Os Estados modernos são caracterizados pelo monopólio do uso da força. Ou melhor, como diz o libertariano (neoliberal) Robert Nozick, detêm o monopólio de dizer quem fará uso da força. As cenas de violência que permeiam nosso cotidiano nos fazem questionar, freqüentemente, se não nos seria mais adequado tomarmos – por nós mesmos – os critérios de decisão de conflitos em nossas mãos e, assim, executarmos as penas, saciando um primitivo instinto de vingança.
Acuados e perplexos diante da impotência do Estado com relação a segurança, maquinamos várias coisas na qual revelamos nossa natureza oculta, por vezes, cruel. Carl von Clausewitz, no livro Vom Kriege (Da Guerra), salienta que a guerra é a continuação da política, numa instância em que o entendimento cessou e a decisão do conflito só será definida por quem tiver maior força, na questão de Estado para Estado. No âmbito interno, isto seria imaginável, visto que os “fora-da-lei” ou mesmo nossos desafetos seriam os inimigos.
Nestas situações, escolhemos aquilo que nos está mais próximo como padrão de humanidade e nos incluímos nele, enquanto, da mesma forma, criamos um padrão de exclusão. Resultado: o que não nos é semelhante não é humano, portanto, pode ser pisado e destruído como um animal peçonhento, mesmo que seja outro homem.
Posições generalizantes devem ser vistas com muita cautela, já que todas as verdades humanas são provisórias e, portanto, apenas reflexos imperfeitos de uma verdade maior que repousa com exatidão absoluta e perfeita somente na divindade.
Então, senhoras e senhores, se estamos tentados a todo momento pelas paixões que ofuscam nossa razão, como podemos nos apoderar do direito de dizer quem deve morrer ou de dizer que estamos totalmente corretos?
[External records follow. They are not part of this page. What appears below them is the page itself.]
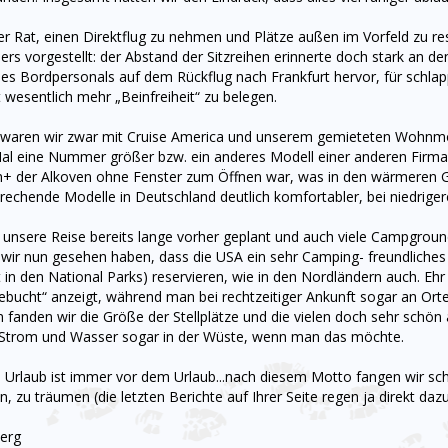
r Rat, einen Direktflug zu nehmen und Plätze außen im Vorfeld zu rese
rs vorgestellt: der Abstand der Sitzreihen erinnerte doch stark an de
es Bordpersonals auf dem Rückflug nach Frankfurt hervor, für schlapp
 wesentlich mehr „Beinfreiheit“ zu belegen.
 waren wir zwar mit Cruise America und unserem gemieteten Wohnmobil
al eine Nummer größer bzw. ein anderes Modell einer anderen Firma 
 der Alkoven ohne Fenster zum Öffnen war, was in den wärmeren Geg
rechende Modelle in Deutschland deutlich komfortabler, bei niedriger
unsere Reise bereits lange vorher geplant und auch viele Campgrounds
ir nun gesehen haben, dass die USA ein sehr Camping- freundliches L
kt in den National Parks) reservieren, wie in den Nordländern auch. E
ebucht“ anzeigt, während man bei rechtzeitiger Ankunft sogar an Orte
fanden wir die Größe der Stellplätze und die vielen doch sehr schö
Strom und Wasser sogar in der Wüste, wenn man das möchte.
Urlaub ist immer vor dem Urlaub...nach diesem Motto fangen wir scho
n, zu träumen (die letzten Berichte auf Ihrer Seite regen ja direkt dazu a
erg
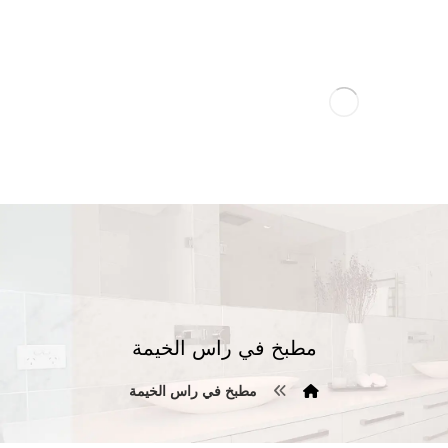
مطبخ في راس الخيمة
مطبخ في راس الخيمة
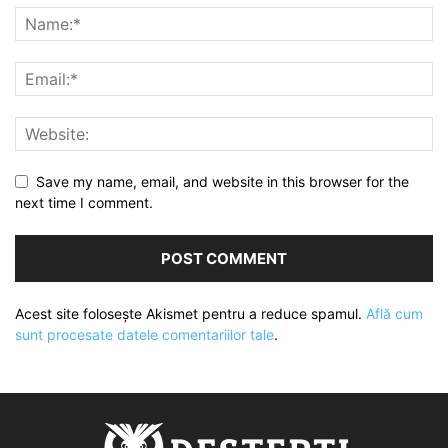
Save my name, email, and website in this browser for the
next time I comment.
Acest site folosește Akismet pentru a reduce spamul.
Află cum
sunt procesate datele comentariilor tale
.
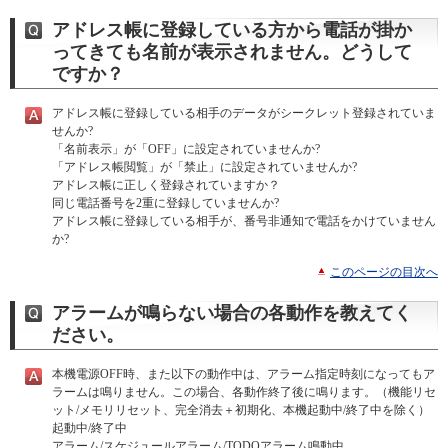
アドレス帳に登録している方から電話が掛か
ってきても名前が表示されません。どうして
ですか？
アドレス帳に登録している相手のデータがシークレット登録されていま
せんか?
「名前表示」が「OFF」に設定されていませんか?
「アドレス帳閲覧」が「禁止」に設定されていませんか?
アドレス帳に正しく登録されていますか？
同じ電話番号を2重に登録していませんか?
アドレス帳に登録している相手が、番号非通知で電話をかけていません
か?
このページの目次へ
アラームが鳴らない場合の各動作を教えてく
ださい。
本機電源OFF時、また以下の動作中は、アラーム指定時刻になってもア
ラームは鳴りません。この場合、各動作終了後に鳴ります。（機能リセ
ット/メモリリセット、完全消去＋初期化、本機起動中/終了中を除く）
起動中/終了中
アラーム/スケジュールアラーム/TODOアラーム鳴動中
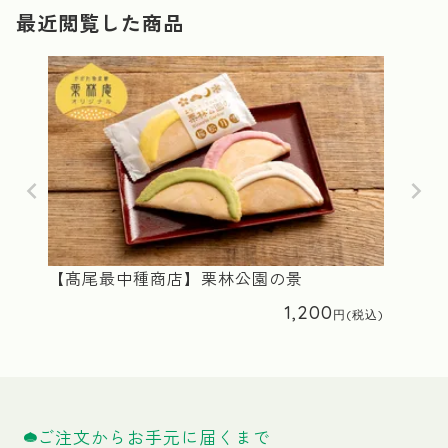
最近閲覧した商品
【髙尾最中種商店】栗林公園の景
1,200
ご注文からお手元に届くまで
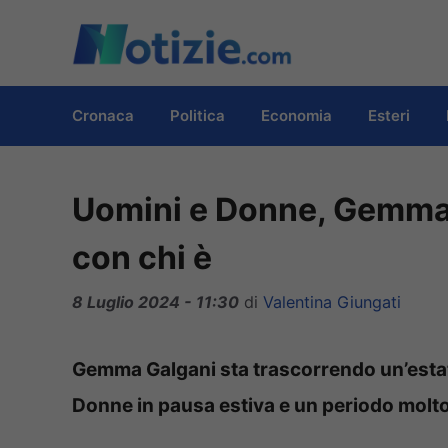
Vai
al
contenuto
Cronaca
Politica
Economia
Esteri
Uomini e Donne, Gemma 
con chi è
8 Luglio 2024 - 11:30
di
Valentina Giungati
Gemma Galgani sta trascorrendo un’estat
Donne in pausa estiva e un periodo molto 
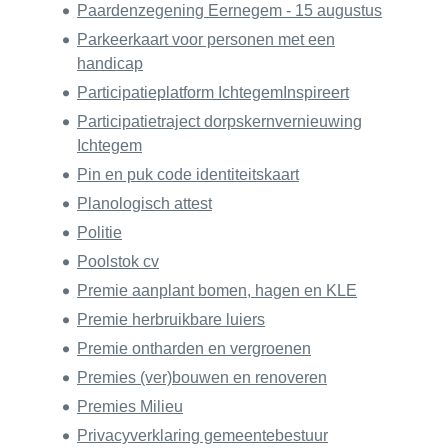
Paardenzegening Eernegem - 15 augustus
Parkeerkaart voor personen met een
handicap
Participatieplatform IchtegemInspireert
Participatietraject dorpskernvernieuwing
Ichtegem
Pin en puk code identiteitskaart
Planologisch attest
Politie
Poolstok cv
Premie aanplant bomen, hagen en KLE
Premie herbruikbare luiers
Premie ontharden en vergroenen
Premies (ver)bouwen en renoveren
Premies Milieu
Privacyverklaring gemeentebestuur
Somos escravos da racionalidade instrumental, que nos informa que o imperativo da existência não é o “ser”, mas sim, o “fazer”. Nesta perspectiva, matar, difamar ou jogar o inimigo na lama é tirar uma peça que impede alcançar seus fins egoístas.
A competitividade e o individualismo relegam a moral para segundo plano. Não há mais espaço para a ética, somente para o “sucesso” a qualquer custo, seja por parte dos indivíduos ou dos grupos. Dos males, um dos que ressalta é a inveja: se não conseguimos “ser” ou “ter” o que o outro “é” ou “tem” e não nos vemos capazes de tal, sentimo-nos frustrados e queremos destruí-lo, como demônios vingadores.
Outra estratégia, quando não se vence o argumento do oponente, é desqualificá-lo, desmoralizá-lo e jogá-lo fora, de certa maneira, da dimensão humana, massacrando-o mediante a fúria da opinião pública, pela manipulação dos mídias ou dos formadores de opinião mal-intencionados. Um espetáculo grotesco, semelhante aos da política de pão e circo, do Império Romano, na qual os cristãos eram arremessados aos leões, diante dos aplausos da platéia.
O mundo atual é complexo demais para entendê-lo em sua totalidade porque existem muitos prismas da realidade. Muitas vezes não sabemos usar das artimanhas do discurso para ganhos pessoais, por causa disto, freqüentemente, somos taxados de idiotas. E nos transformamos nas oferendas para saciar os ânimos recalcados e sedentos por um bode expiatório. Justiça moral ou social? Ainda falta muito, tanto que há o risco de perdermos a esperança e mergulharmos no caos atroz e profundo da destruição.